“Slipping the clippers through the telephone wires…”

Cathedral visitors are sometimes confused, even offended, by gargoyles that honor irreverence or depict blatant evil. The suicidal, Gollum-like “Stabber” on the west front isn’t surprised; he knows what he is.


Long live the weeds and the wilderness—yet
What would be left of the wildness and wet
Were it not for the curdle, the canker, the theft
That threaten to render the blessèd bereft?

Our beady-boned eyebulge flits over the burn;
Wily we twitch through the sack-shriveled fern
As the groin-growls enrage us where daggers bite through,
Damning the bloodline that dapples the dew.

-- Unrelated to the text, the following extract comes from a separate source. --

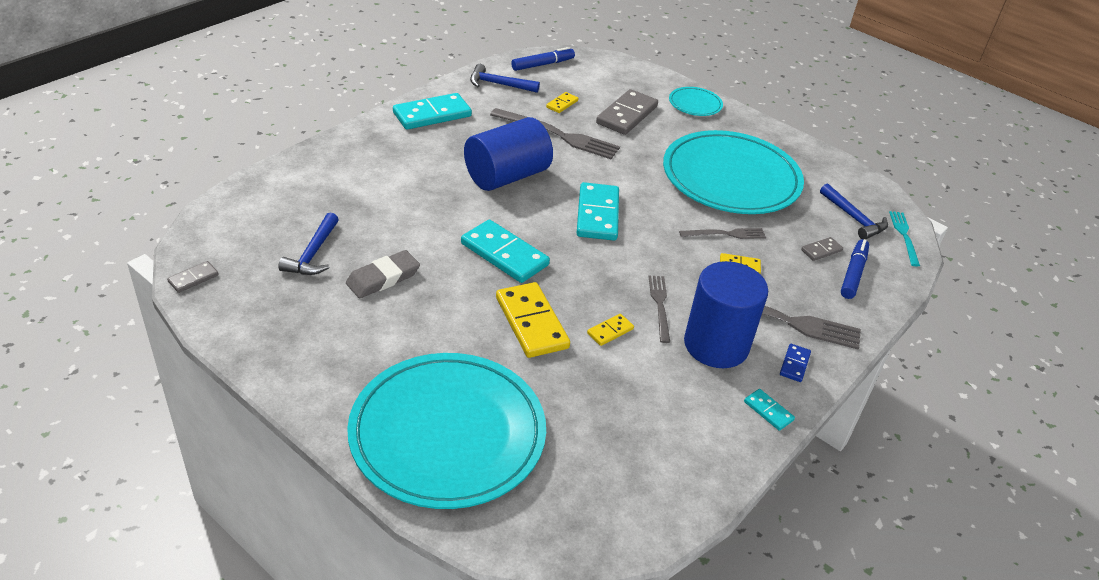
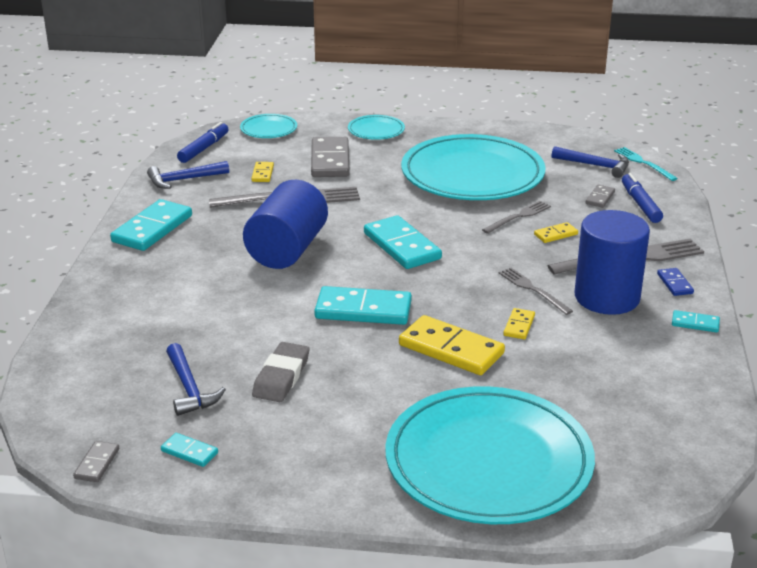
camera: 30 degrees left, 10 degrees down
(257, 303) = (189, 452): none -> turquoise domino
(610, 68) = (268, 129): none -> turquoise plate

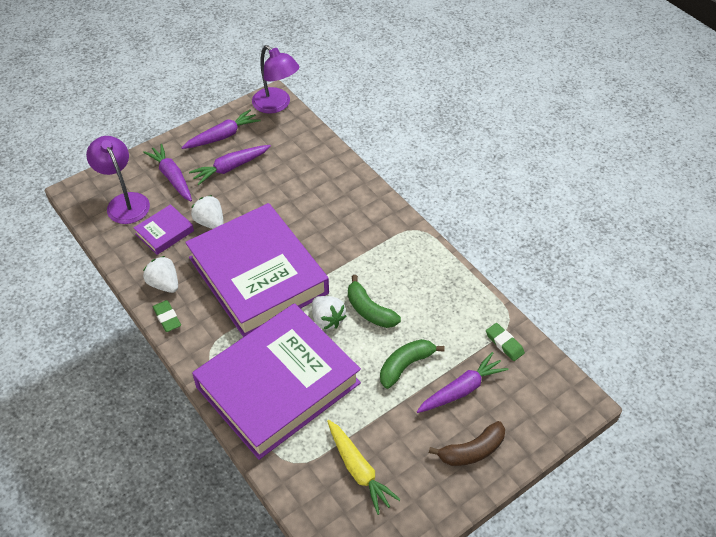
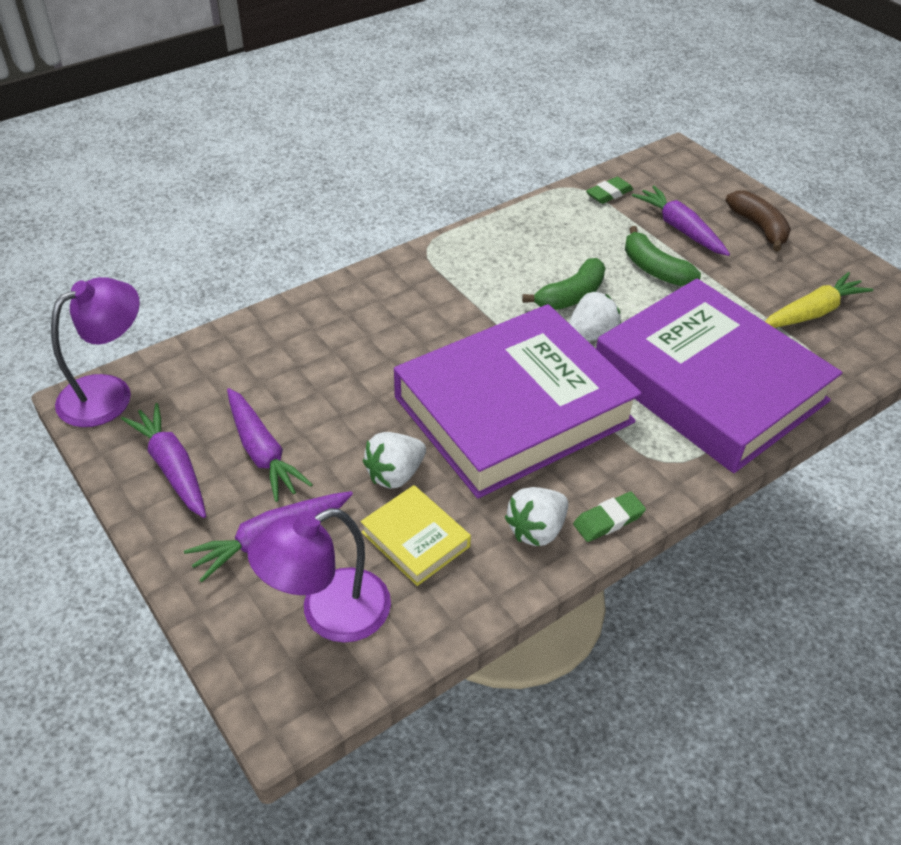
camera: 90 degrees left, 5 degrees down
(164, 232) = (415, 539): purple book -> yellow book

Yet rounded in couplets, despair-darksome sneering,
Frown pitchblack poets defy all our leering,
Twindled revisioners burbling like broth,
Donning their Jesuit wind-shriven cloth.

What pumpkin-maws mumble, we ache to express;
Ghouls plunder verses they dare not possess.
Take heed of the unhallowed eyeblight you mourn:
Then know why the saints of the morning were born.

(For all the entries in this series, hit the “looking up” tab.)

2 thoughts on ““Slipping the clippers through the telephone wires…”

  1. Love it. I’m being lazy and not looking — but have these all been in alliterative verse? This is the first I’ve noticed it. Anyway, I love the sinew of your gargoyle poems — they feel old, like their speakers and their speakers’ legendary heritage. Great stuff.